::: Text under study :::

Local Firm in Hot Water?
A Henrietta company that supplies imaging software and aerial photography has possibly blown the cover on one of the secrets of the cold war - the propellor design of a ballistic missile submarine.
Aerial photos taken by Pictometry clearly show the propellor design, and are freely available on the Internet from Microsoft Virtual Earth.
A photograph of a sensitive piece of Navy technology - the propellor of a ballistic missile submarine - now appears on the internet…
“Yes, that is an Ohio-class submarine, either an SSBN or SSGN, in dry dock in the Pacific Northwest at the intermediate maintenance facility on the Naval Submarine Base Kitsap-Bangor,†he said (Lt. Cmdr. Chris Loundermon, submarine force public affairs officer.)
Question: Why didn’t the Navy cover the props when the sub was in dry dock?




Why would pictometry be in hot water? Spy satellites can’t pick this up as it was apparently left out in the open?
Anyone from Pictometry care to comment? You know how to reach us.
If you want to really go after someone, go after google street view imagery. At least with Pictometry you can’t see faces.
I’m not going after them at all, I don’t think they’re to blame, this is just news…
They’re in trouble because the US Navy f*ck*d up? Throwing a tarp or camouflage net over something you don’t want to be discovered from the air has been basic military technique since the American Civil War. If some poor dumb civilian imaging company can pick this stuff up, it’s no odds that the Russians and the Chinese (the countries interested in U.S. submarine design) knew about the design years ago.
Where the hell was Homeland Security? Aren’t we paying for the privilege of the prop? How stupid, after all, are they?
Goes along the line of reasoning of not being able to find Bin Laden. A 6′4″ tall Saudi running around on a pack mule in the foot hills of Pakistan with a portable kidney dialysis unit strapped to his back and they can’t find him…
…yet they can read the year off a penny held in the palm of a hand at a super bowl - from space.
Or have exposed (innocently I’m certain) the military secrets of a nuclear naval base.
Somebody wake me up when this “Ground-Hog Day” version of “Back To The Future” is over.

::: Available data :::

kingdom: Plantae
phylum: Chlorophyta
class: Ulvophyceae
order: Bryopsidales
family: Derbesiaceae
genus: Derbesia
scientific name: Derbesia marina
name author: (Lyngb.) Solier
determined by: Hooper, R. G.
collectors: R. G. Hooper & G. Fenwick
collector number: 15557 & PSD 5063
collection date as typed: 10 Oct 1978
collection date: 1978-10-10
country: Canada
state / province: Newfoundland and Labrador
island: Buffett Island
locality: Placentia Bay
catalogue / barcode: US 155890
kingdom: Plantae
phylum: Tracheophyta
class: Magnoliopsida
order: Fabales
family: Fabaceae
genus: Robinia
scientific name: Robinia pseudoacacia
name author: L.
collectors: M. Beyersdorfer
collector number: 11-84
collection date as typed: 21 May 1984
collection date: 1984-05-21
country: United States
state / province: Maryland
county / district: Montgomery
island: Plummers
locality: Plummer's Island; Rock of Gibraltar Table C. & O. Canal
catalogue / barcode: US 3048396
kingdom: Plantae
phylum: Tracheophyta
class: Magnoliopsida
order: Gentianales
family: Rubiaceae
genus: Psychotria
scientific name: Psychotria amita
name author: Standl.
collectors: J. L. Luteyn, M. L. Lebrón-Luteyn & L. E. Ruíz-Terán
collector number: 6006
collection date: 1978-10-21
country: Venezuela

:::

Task item A:
Say whether each statement below agrees with the submarine photo post, answering yes or no and quoting the deciding words of the text.
(i) Pictometry's photos of the submarine can be viewed on Microsoft Virtual Earth.
(ii) Faces can be seen in Pictometry imagery.
(iii) The company that took the photos is based in Henrietta.
Task item B: Rewrite the stretch of the submarine photo post from "A photograph of" through "in the open?", changing "Navy" to "Coast Guard".

Answer box A:
(i) Yes: "Aerial photos taken by Pictometry clearly show the propellor design, and are freely available on the Internet from Microsoft Virtual Earth."
(ii) No: "At least with Pictometry you can’t see faces."
(iii) Yes: "A Henrietta company that supplies imaging software and aerial photography"

Answer box B:
A photograph of a sensitive piece of Coast Guard technology - the propellor of a ballistic missile submarine - now appears on the internet…
“Yes, that is an Ohio-class submarine, either an SSBN or SSGN, in dry dock in the Pacific Northwest at the intermediate maintenance facility on the Naval Submarine Base Kitsap-Bangor,†he said (Lt. Cmdr. Chris Loundermon, submarine force public affairs officer.)
Question: Why didn’t the Coast Guard cover the props when the sub was in dry dock?




Why would pictometry be in hot water? Spy satellites can’t pick this up as it was apparently left out in the open?